Source material: Begin
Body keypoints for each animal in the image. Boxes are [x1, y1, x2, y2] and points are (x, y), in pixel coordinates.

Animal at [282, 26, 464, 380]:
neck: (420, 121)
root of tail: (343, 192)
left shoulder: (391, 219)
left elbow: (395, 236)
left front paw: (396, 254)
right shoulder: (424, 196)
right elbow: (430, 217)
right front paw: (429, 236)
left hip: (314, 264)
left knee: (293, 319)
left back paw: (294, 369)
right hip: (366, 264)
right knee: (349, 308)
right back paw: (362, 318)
Source material: End
Source material: Begin
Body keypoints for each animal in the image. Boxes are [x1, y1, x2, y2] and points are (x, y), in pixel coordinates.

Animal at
Source material: End
Source material: Begin
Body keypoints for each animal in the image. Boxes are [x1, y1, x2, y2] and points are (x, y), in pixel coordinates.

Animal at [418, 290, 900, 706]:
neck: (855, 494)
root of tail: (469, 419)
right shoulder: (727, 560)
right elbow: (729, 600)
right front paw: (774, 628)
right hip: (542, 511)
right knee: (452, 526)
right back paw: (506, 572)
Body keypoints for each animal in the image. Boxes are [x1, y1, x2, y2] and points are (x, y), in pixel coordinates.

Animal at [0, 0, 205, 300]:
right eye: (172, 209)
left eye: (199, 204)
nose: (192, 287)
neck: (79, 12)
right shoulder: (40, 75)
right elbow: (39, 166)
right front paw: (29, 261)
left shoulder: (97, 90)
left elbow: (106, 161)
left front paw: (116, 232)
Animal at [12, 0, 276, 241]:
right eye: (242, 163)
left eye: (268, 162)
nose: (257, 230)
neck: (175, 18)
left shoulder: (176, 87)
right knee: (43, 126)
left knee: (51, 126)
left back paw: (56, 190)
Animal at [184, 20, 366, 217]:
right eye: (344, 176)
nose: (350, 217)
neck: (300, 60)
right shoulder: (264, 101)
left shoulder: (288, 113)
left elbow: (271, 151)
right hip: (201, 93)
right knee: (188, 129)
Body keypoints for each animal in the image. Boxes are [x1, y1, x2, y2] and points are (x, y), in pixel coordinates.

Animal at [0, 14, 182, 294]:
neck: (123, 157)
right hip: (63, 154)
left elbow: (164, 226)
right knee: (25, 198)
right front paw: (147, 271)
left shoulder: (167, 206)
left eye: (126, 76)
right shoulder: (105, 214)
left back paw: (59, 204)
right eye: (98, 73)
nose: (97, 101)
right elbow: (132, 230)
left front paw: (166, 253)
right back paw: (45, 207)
Source material: End
▶ **Task prompt**
For this exercise, output exactly the lines above from the line with "left knee: (51, 126)" to the line with "right back paw: (45, 207)", counting both, and leave out the rest.

▶ **Result**
left knee: (51, 126)
left back paw: (56, 190)
Animal at [184, 20, 366, 217]:
right eye: (344, 176)
nose: (350, 217)
neck: (300, 60)
right shoulder: (264, 101)
left shoulder: (288, 113)
left elbow: (271, 151)
right hip: (201, 93)
right knee: (188, 129)
Body keypoints for each animal in the image. Boxes are [x1, y1, x2, y2] and points are (x, y), in pixel coordinates.

Animal at [0, 14, 182, 294]:
neck: (123, 157)
right hip: (63, 154)
left elbow: (164, 226)
right knee: (25, 198)
right front paw: (147, 271)
left shoulder: (167, 206)
left eye: (126, 76)
right shoulder: (105, 214)
left back paw: (59, 204)
right eye: (98, 73)
nose: (97, 101)
right elbow: (132, 230)
left front paw: (166, 253)
right back paw: (45, 207)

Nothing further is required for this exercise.